Commentary & Perspective
Commentary & Perspective on
"Early Mortality After Hip Fracture: Is Delay Before Surgery Important?"
by Christopher G. Moran, MD, FRCS(ED), et al.
Commentary & Perspective by
Joseph D. Zuckerman, MD*,
New York University-Hospital for Joint Diseases, New York, NY
There is a general agreement that a basic principle for the treatment of patients who sustain a hip fracture is that operative management should be performed as soon as possible after the patient has been admitted to the hospital. Although the timing of operative intervention may have an impact on fracture healing in some situations, the primary rationale for minimizing operative delay is to decrease the risk of complications associated with prolonged recumbency and the prevalence of postoperative morbidity and mortality. This is particularly true for elderly patients, a group that sustains the overwhelming majority of these injuries. Although this basic principle of management has been examined by several investigators, the results have not always supported this "tried and true" principle of management1-3. Because of the relative paucity of studies addressing this issue, the article "Early Mortality after Hip Fracture: Is Delay Before Surgery Important?" is an important contribution that enhances our ability to optimize our treatment approach.

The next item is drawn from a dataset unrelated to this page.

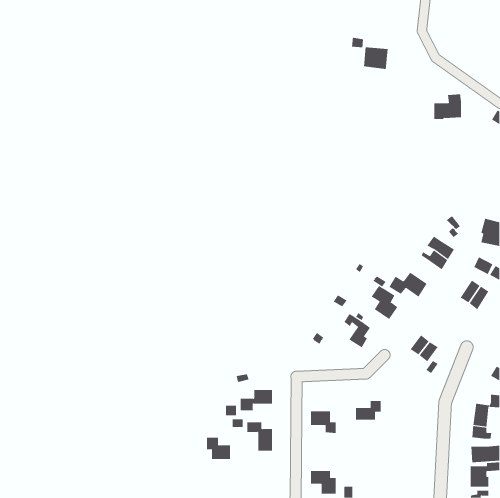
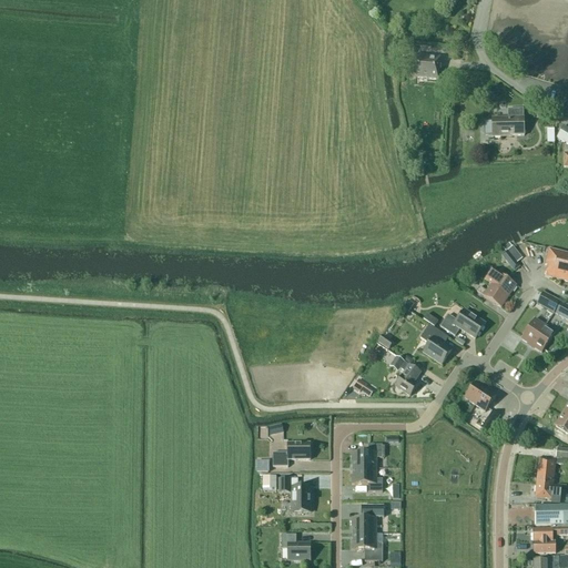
building: [355,401,382,420] -> [352,444,382,466]
building: [206,437,231,460] -> [282,534,310,559]
building: none -> [352,509,382,534]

Moran et al. conducted a prospective observational study of 2660 patients who underwent surgery at one large university hospital. They found that, for medically stable patients, an operative delay of more than four days resulted in an increase in the ninety-day and one-year mortality compared with that of patients who underwent surgery within four days of admission. The authors also determined that patients who were admitted with an acute medical comorbidity that required stabilization preoperatively had a significantly increased risk of thirty-day mortality compared with patients without comorbidities. However, the authors did not find that the increased mortality could be specifically related to operative delay. This finding is in conflict with reports by other authors who have found that operative delay in medically compromised patients decreased mortality4, although others have identified an increased mortality risk5. We have studied this question previously and found that an operative delay of more than two days after admission significantly increased the risk of mortality one year after fracture6. By controlling for age, gender, and severity of preexisting medical conditions, the relationship between operative delay and increased mortality remained.
The strength of the current study is primarily in the large number of patients included. Previous studies that have addressed the issue of operative delay and postoperative mortality in patients with hip fracture have utilized far fewer patients. In addition, the prospective data collection and the confirmed follow-up on each and every patient in the study adds further strength to the conclusions.

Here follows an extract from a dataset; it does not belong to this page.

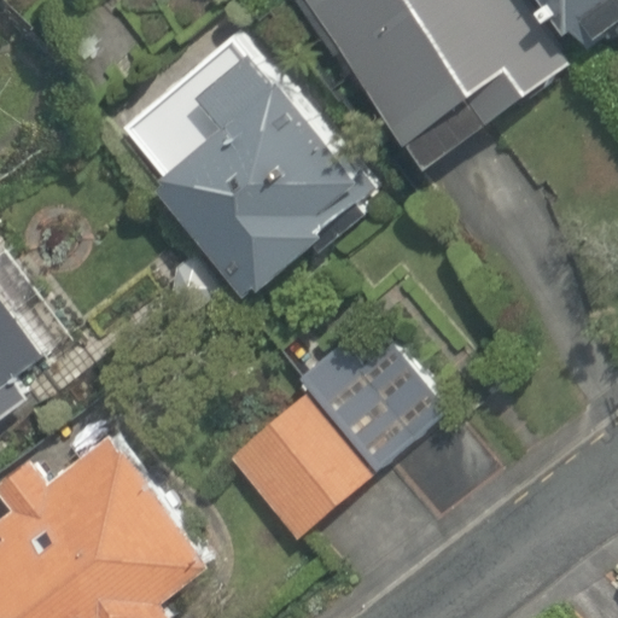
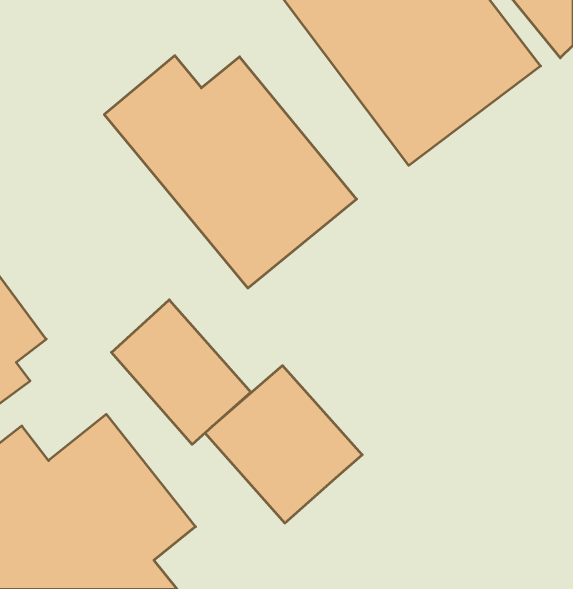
building: none -> [111,300,251,444]
building: [279,319,466,474] -> none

An important unanswered question remains. "What is the definition of operative delay?" This has been defined differently by different authors. Some have focused on operative delay of more than twenty-four hours, some have utilized forty-eight hours, while others have used one week or more7. This may help explain the different results that have been reported by different authors. In addition, it is now well recognized that the patients who sustain a hip fracture are a relatively heterogeneous group. Although they tend to be elderly, they may present without medical comorbidities or may have serious comorbidities; they may be independent, community ambulators or they may be dependent home ambulators. Therefore, studies of patients who have sustained a hip fracture should be carefully analyzed so that these important differences are controlled for in any statistical analysis.
In summary, the results of this study provide additional support for an important treatment principle: operative management of these patients should proceed expeditiously, with careful attention to stabilization of concurrent comorbidities.
*The author did not receive grants or outside funding in support of the research or preparation of this manuscript. He did not receive payments or other benefits or a commitment or agreement to provide such benefits from a commercial entity. No commercial entity paid or directed, or agreed to pay or direct, any benefits to any research fund, foundation, educational institution, or other charitable or nonprofit organization with which the author is affiliated or associated.